Fakultas Filsafat Universitas Gadjah Mada menyelenggarakan diskusi buku The Constitution of Science karya Chrysostomos Mantzavinos, profesor dari University of Athens, secara daring melalui Zoom pada 12 September lalu.
Acara ini menghadirkan langsung sang penulis sebagai narasumber utama, dengan pembahas Risalatul Hukmi yang memberi respon kritis terhadap isi buku yang diterbitkan Cambridge University Press pada akhir 2024.Dalam paparannya, Mantzavinos menekankan bahwa sains adalah pencapaian luar biasa umat manusia sekaligus proyek yang tidak pernah selesai. Ia menyatakan:
“Sains adalah salah satu upaya manusia yang paling berhasil. Sains membutuhkan nilai.

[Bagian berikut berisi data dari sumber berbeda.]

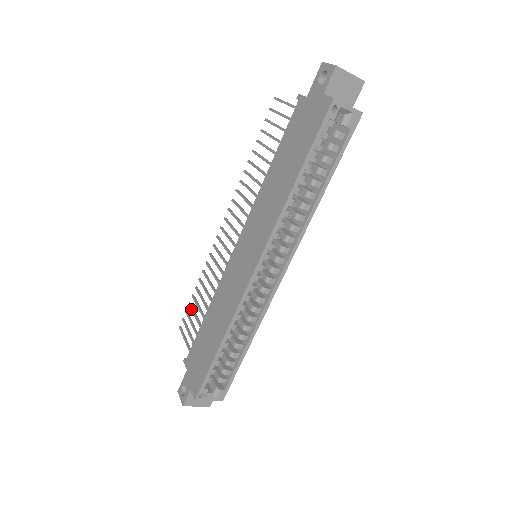
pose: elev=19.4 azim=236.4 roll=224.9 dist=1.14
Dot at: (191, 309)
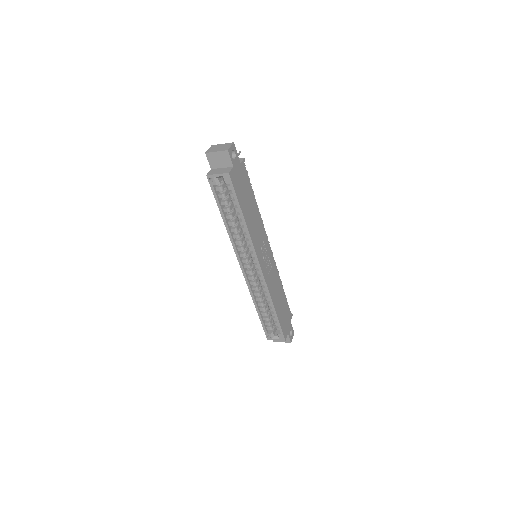
Dot at: occluded
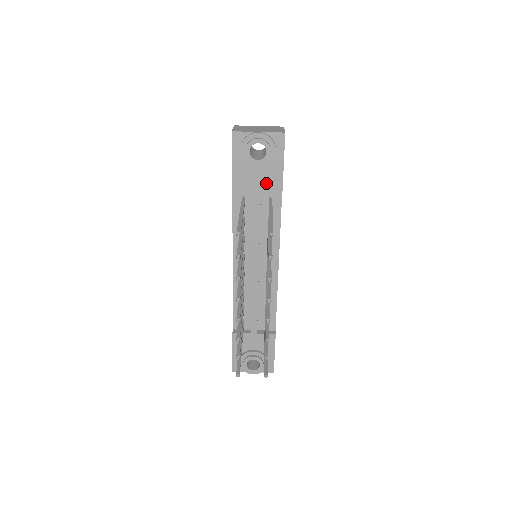
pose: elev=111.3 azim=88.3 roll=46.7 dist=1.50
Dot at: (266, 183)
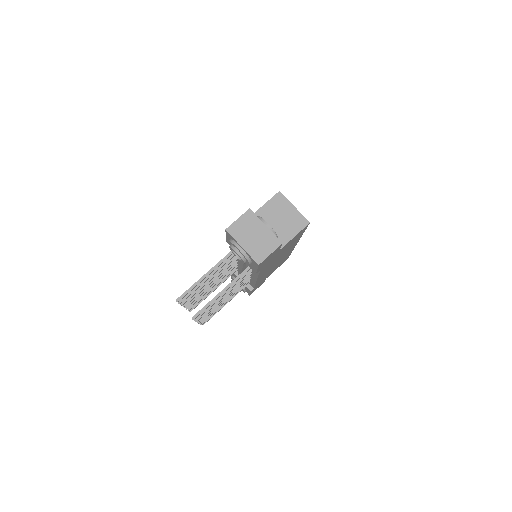
Dot at: occluded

Nilai epistemik seperti kebenaran, konsistensi, koherensi, dan sebagainya, tetapi juga nilai non-epistemik seperti kebebasan, kejujuran, integritas, dan lain-lain. Setiap upaya untuk membenarkan sebuah nilai jatuh ke dalam lingkaran logis, regresi tanpa akhir, atau asumsi dogmatis. Cara terbaik menghadapi Trilemma Münchhausen adalah dengan mengadopsi fallibilisme, pluralisme nilai, dan prinsip pemeriksaan kritis.”

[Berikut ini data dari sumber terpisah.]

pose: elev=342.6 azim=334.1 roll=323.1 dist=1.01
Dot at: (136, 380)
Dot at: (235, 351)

Ia juga menyoroti pentingnya memahami sains dalam kerangka sosial dan institusional, bukan hanya sebagai kegiatan individual. “Institusi adalah aturan main, organisasi adalah para pemainnya. Sains adalah permainan sosial di mana individu dan organisasi ilmiah mengejar berbagai tujuan. Agar permainan ini berjalan sehat, kita membutuhkan konstitusi sains yang menjamin kebebasan berekspresi, kontrol rasional melalui diskusi kritis, serta persaingan ilmiah yang sehat. Prinsip-prinsip prosedural seperti keterbukaan akses dan sinergi institusi formal maupun informal adalah syarat agar otonomi sains dapat terus dipertahankan,” terangnya.

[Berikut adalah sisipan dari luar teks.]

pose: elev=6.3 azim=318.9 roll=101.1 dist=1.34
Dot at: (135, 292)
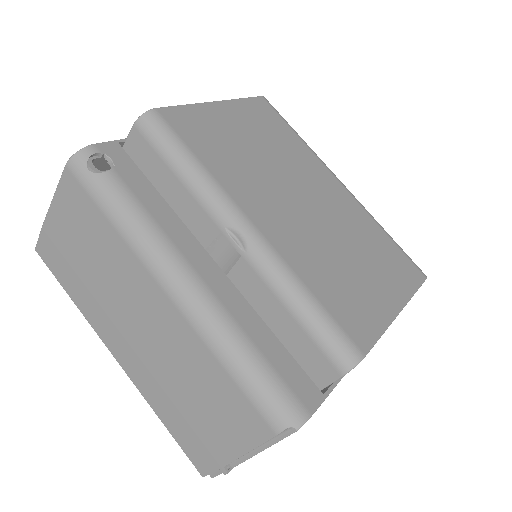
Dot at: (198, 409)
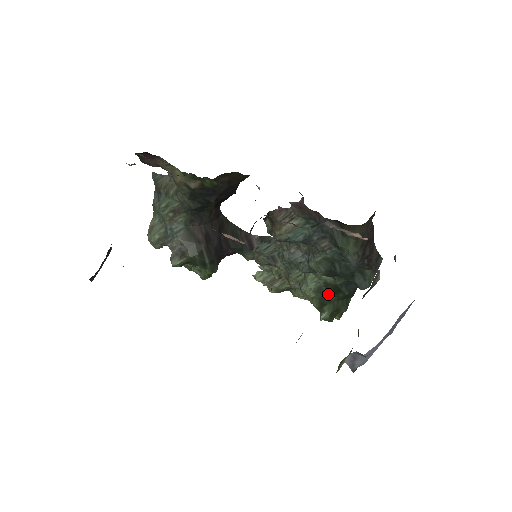
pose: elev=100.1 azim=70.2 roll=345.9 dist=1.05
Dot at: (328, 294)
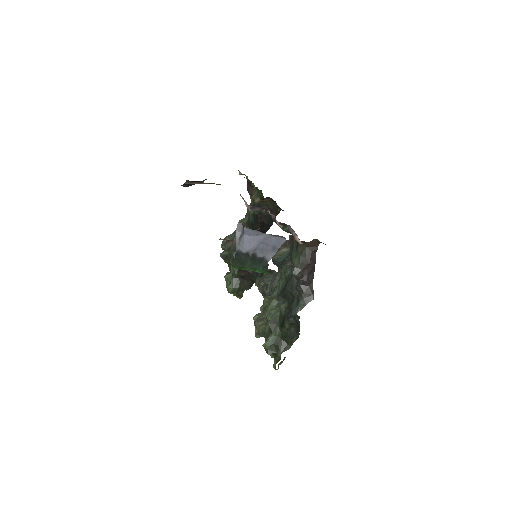
Dot at: (278, 326)
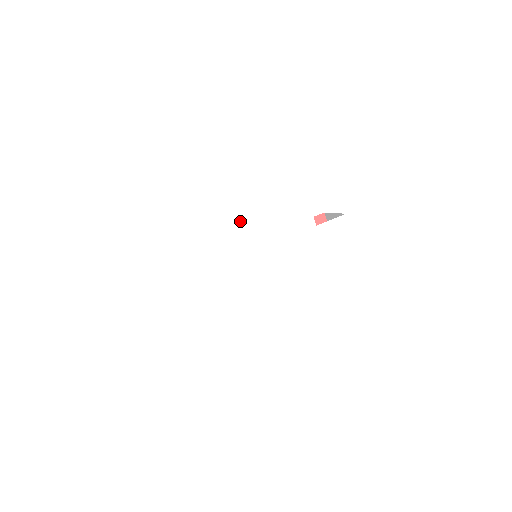
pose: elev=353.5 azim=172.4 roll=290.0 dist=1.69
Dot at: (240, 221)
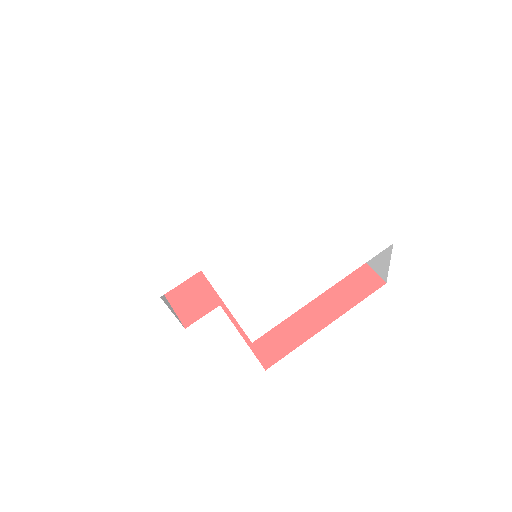
Dot at: (222, 211)
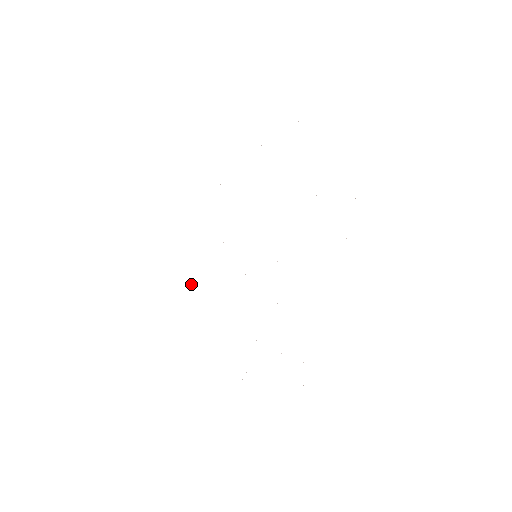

Menutup pemaparannya, Mantzavinos menegaskan perlunya internasionalisasi sebagai benteng otonomi ilmu pengetahuan. “Cara paling efektif untuk menjamin otonomi sains adalah internasionalisasi. Ilmuwan memiliki tanah air, tetapi sains tidak. Kosmopolitanisme mungkin mustahil bagi warga negara maupun ilmuwan, tetapi sains bisa tetap kosmopolit sejauh ethos dan metodologinya dijaga oleh komunitas ilmuwan. Hanya dengan cara ini, sains dapat bertahan sebagai proyek universal umat manusia, bebas dari dominasi politik dan ekonomi yang sempit,” tegasnya.